I currently have a command handling interface that is implemented by a few different classes for different command types. I'm using the Decorator Pattern in conjunction with an IoC container (Unity in my case) to add cross cutting concerns to those handlers, so I created a few classes like:
- ValidatorCommandHandlerDecorator
- LoggingCommandHandlerDecorator
- AsyncCommandHandlerDecorator
This is all working as expected and is actually very nice. The potential problem here is that the code contracts for the interface is checked for every decorator implementation. I would like to potentially avoid that by only validating the contract once (preferably on the outermost decorator).

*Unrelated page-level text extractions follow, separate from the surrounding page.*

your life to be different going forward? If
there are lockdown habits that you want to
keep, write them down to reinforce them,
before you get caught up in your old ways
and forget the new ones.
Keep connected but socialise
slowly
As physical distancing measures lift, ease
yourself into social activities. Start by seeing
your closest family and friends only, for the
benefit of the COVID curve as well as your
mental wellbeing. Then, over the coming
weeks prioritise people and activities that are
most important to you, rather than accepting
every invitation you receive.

Is there something available out of the box to accomplish that? If not, what would be your suggestion to overcome this issue?

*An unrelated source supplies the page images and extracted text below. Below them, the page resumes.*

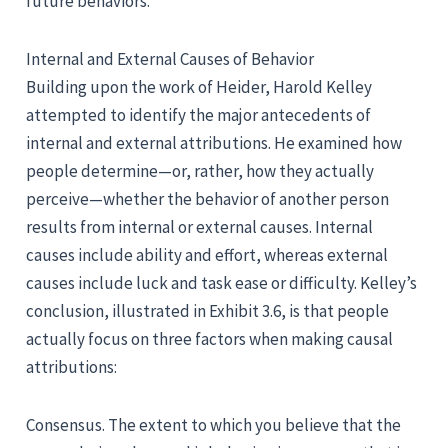
future behaviors.
Internal and External Causes of Behavior
Building upon the work of Heider, Harold Kelley
attempted to identify the major antecedents of
internal and external attributions. He examined how
people determine—or, rather, how they actually
perceive—whether the behavior of another person
results from internal or external causes. Internal
causes include ability and effort, whereas external
causes include luck and task ease or difficulty. Kelley’s
conclusion, illustrated in Exhibit 3.6, is that people
actually focus on three factors when making causal
attributions:
Consensus. The extent to which you believe that the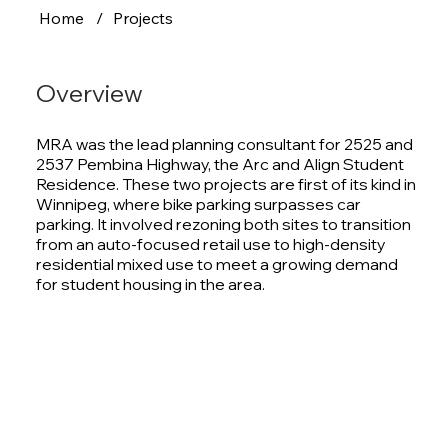
Home
/
Projects
Overview
MRA was the lead planning consultant for 2525 and
2537 Pembina Highway, the Arc and Align Student
Residence. These two projects are first of its kind in
Winnipeg, where bike parking surpasses car
parking. It involved rezoning both sites to transition
from an auto-focused retail use to high-density
residential mixed use to meet a growing demand
for student housing in the area.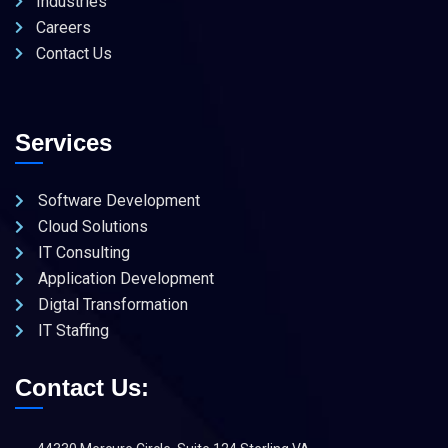
Industries
Careers
Contact Us
Services
Software Development
Cloud Solutions
IT Consulting
Application Development
Digtal Transformation
IT Staffing
Contact Us:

The generic interface and the contract class are like this:
[ContractClass(typeof(CommandHandlerContracts<>))]
public interface ICommandHandler<TCommand>
{
void Handle(TCommand command);
}
[ContractClassFor(typeof(ICommandHandler<>))]
internal abstract CommandHandlerContracts<TCommand>
: ICommandHandler<TCommand>
{
public void Handle(TCommand command)
{
Contract.Requires<ArgumentNullException>(
command != null);
}
}
And the ValidatorCommandHandler (as an example of how I'm implementing them) looks like this:
public sealed class ValidatorCommandHandlerDecorator<TCommand>
: ICommandHandler<TCommand>
{
private ICommandHandler<TCommand> m_decoratedHandler;
private ICommandValidator<TCommand> m_commandValidator;
public ValidatorCommandHandlerDecorator(
ICommandHandler<TCommand> decoratedHandler,
ICommandValidator<TCommand> commandValidator)
{
m_decoratedHandler = decoratedHandler;
m_commandValidator = commandValidator;
}
public void Handle(TCommand command)
{
m_commandValidator.Validate(command);
m_decoratedHandler.Handle(command);
}
}
Even if I created another interface to use just for the decorators, it would have to inherit the original interface and the contracts would still be checked, so I'm not sure how to go about this.
This is .NET 4.0 / VS2012 and I'm using the latest version of Code Contracts, if this helps any.